Just as it’s easy to imagine a version of The Enemy Within in which Indecisive Kirk is played as a bumbling loser, I can picture an alternate Second Chances in which the emotions are turned up to eleven – in which Troi and the Rikers yell and vent at each other, and in which Lt. Riker’s goodbye is not bittersweet, but just plain bitter (in fact, that’s exactly how I would expect a story like this to play out if it were airing today). But as it is, Second Chances presents a refreshingly mature take on relationships, one that acknowledges that relationships aren’t just about passion and heartbreak, they’re about choices. What seems to frustrate Lt. Riker most about Cmdr.
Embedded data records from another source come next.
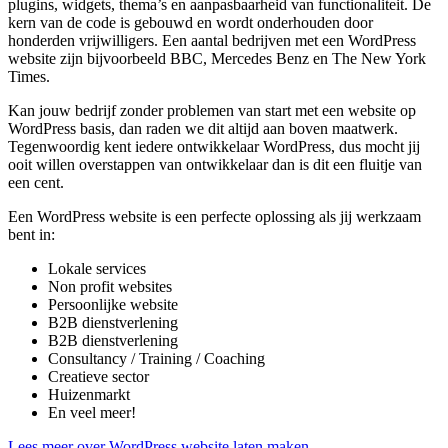
plugins, widgets, thema’s en aanpasbaarheid van functionaliteit. De
kern van de code is gebouwd en wordt onderhouden door
honderden vrijwilligers. Een aantal bedrijven met een WordPress
website zijn bijvoorbeeld BBC, Mercedes Benz en The New York
Times.
Kan jouw bedrijf zonder problemen van start met een website op
WordPress basis, dan raden we dit altijd aan boven maatwerk.
Tegenwoordig kent iedere ontwikkelaar WordPress, dus mocht jij
ooit willen overstappen van ontwikkelaar dan is dit een fluitje van
een cent.
Een WordPress website is een perfecte oplossing als jij werkzaam
bent in:
Lokale services
Non profit websites
Persoonlijke website
B2B dienstverlening
B2B dienstverlening
Consultancy / Training / Coaching
Creatieve sector
Huizenmarkt
En veel meer!
Lees meer over WordPress website laten maken.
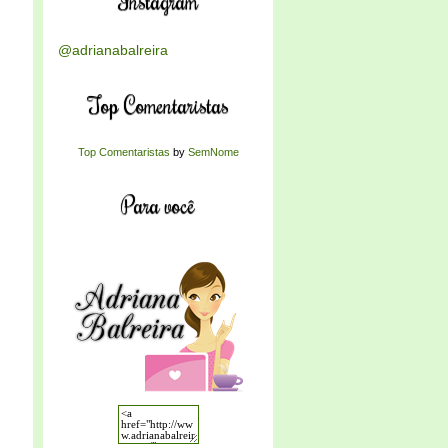
Instagram
@adrianabalreira
Top Comentaristas
Top Comentaristas
by
SemNome
Para você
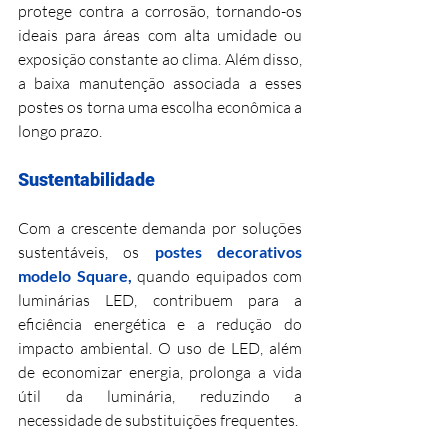
protege contra a corrosão, tornando-os 
ideais para áreas com alta umidade ou 
exposição constante ao clima. Além disso, 
a baixa manutenção associada a esses 
postes os torna uma escolha econômica a 
longo prazo.
Sustentabilidade
Com a crescente demanda por soluções 
sustentáveis, os 
postes decorativos 
modelo Square,
 quando equipados com 
luminárias LED, contribuem para a 
eficiência energética e a redução do 
impacto ambiental. O uso de LED, além 
de economizar energia, prolonga a vida 
útil da luminária, reduzindo a 
necessidade de substituições frequentes.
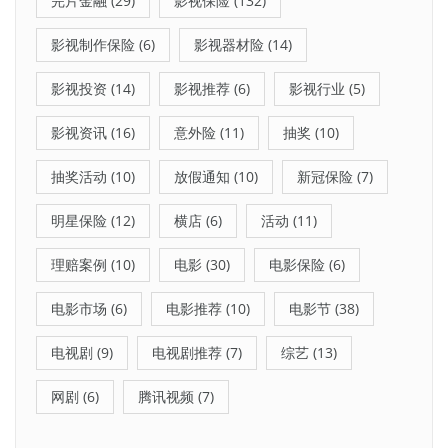
完片金融
(29)
影视保险
(132)
影视制作保险
(6)
影视器材险
(14)
影视投资
(14)
影视推荐
(6)
影视行业
(5)
影视资讯
(16)
意外险
(11)
抽奖
(10)
抽奖活动
(10)
放假通知
(10)
新冠保险
(7)
明星保险
(12)
横店
(6)
活动
(11)
理赔案例
(10)
电影
(30)
电影保险
(6)
电影市场
(6)
电影推荐
(10)
电影节
(38)
电视剧
(9)
电视剧推荐
(7)
综艺
(13)
网剧
(6)
腾讯视频
(7)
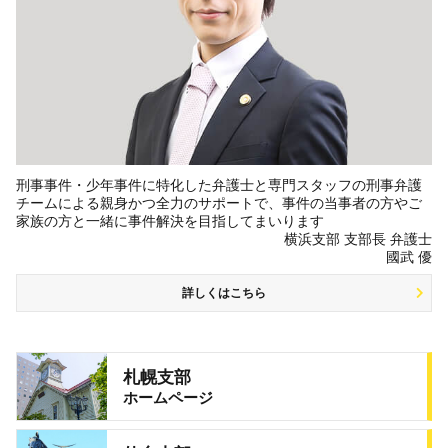
刑事事件・少年事件に特化した弁護士と専門スタッフの刑事弁護
チームによる親身かつ全力のサポートで、事件の当事者の方やご
家族の方と一緒に事件解決を目指してまいります
横浜支部 支部長 弁護士
國武 優
詳しくはこちら
札幌支部
ホームページ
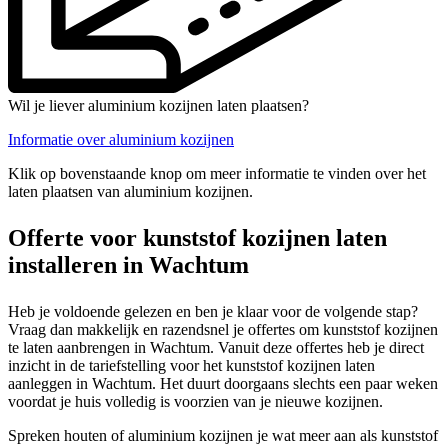
Wil je liever aluminium kozijnen laten plaatsen?
Informatie over aluminium kozijnen
Klik op bovenstaande knop om meer informatie te vinden over het
laten plaatsen van aluminium kozijnen.
Offerte voor kunststof kozijnen laten
installeren in Wachtum
Heb je voldoende gelezen en ben je klaar voor de volgende stap?
Vraag dan makkelijk en razendsnel je offertes om kunststof kozijnen
te laten aanbrengen in Wachtum. Vanuit deze offertes heb je direct
inzicht in de tariefstelling voor het kunststof kozijnen laten
aanleggen in Wachtum. Het duurt doorgaans slechts een paar weken
voordat je huis volledig is voorzien van je nieuwe kozijnen.
Spreken houten of aluminium kozijnen je wat meer aan als kunststof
Riker is not just that he disagrees with the decisions the Commander has made over the last 8 years, but that he finds those decisions inconsistent: Cmdr. Riker prioritized his career over his relationship with Troi, then passed up the opportunity to significantly advance that career just so he could stay on the Enterprise, where he serves with Troi anyway. Seen from the Lieutenant’s perspective, learning about the last 8 years all at once, these decisions seem contradictory, even foolish. But as Cmdr. Riker and Troi both point out, however Lt. Riker feels now, it seems likely that he would have made the same choices if he had been the one to make it off the planet.

This is what I find most interesting about Second Chances. More than the question of whether I would get along with a double of myself, I’m interested in the question of how it would feel to meet myself, 8 years older, and second-guess every choice the other me had made in those 8 years … or to meet myself from 8 years ago, and be second-guessed by him. Like Riker’s, would my choices seem confusing, contradictory, even self-defeating? Maybe. Because none of us make 8 years’ worth of decisions all at once, do we? We make our choices as we go, one after another, and it’s inevitable that some of those choices will make less sense in retrospect than they did at the time.

Where The Enemy Within claims to tell us what makes a whole, functional person, Second Chances acknowledges that the very idea of a ‘whole person’ is problematic: we are all works in progress, dealing with our past and planning for our future imperfectly, as best we can. And the fact that these two episodes can use such a similar premise to explore such different territory – to ask such different questions about the world we live in – is a great example of why I love, and write about, Star Trek.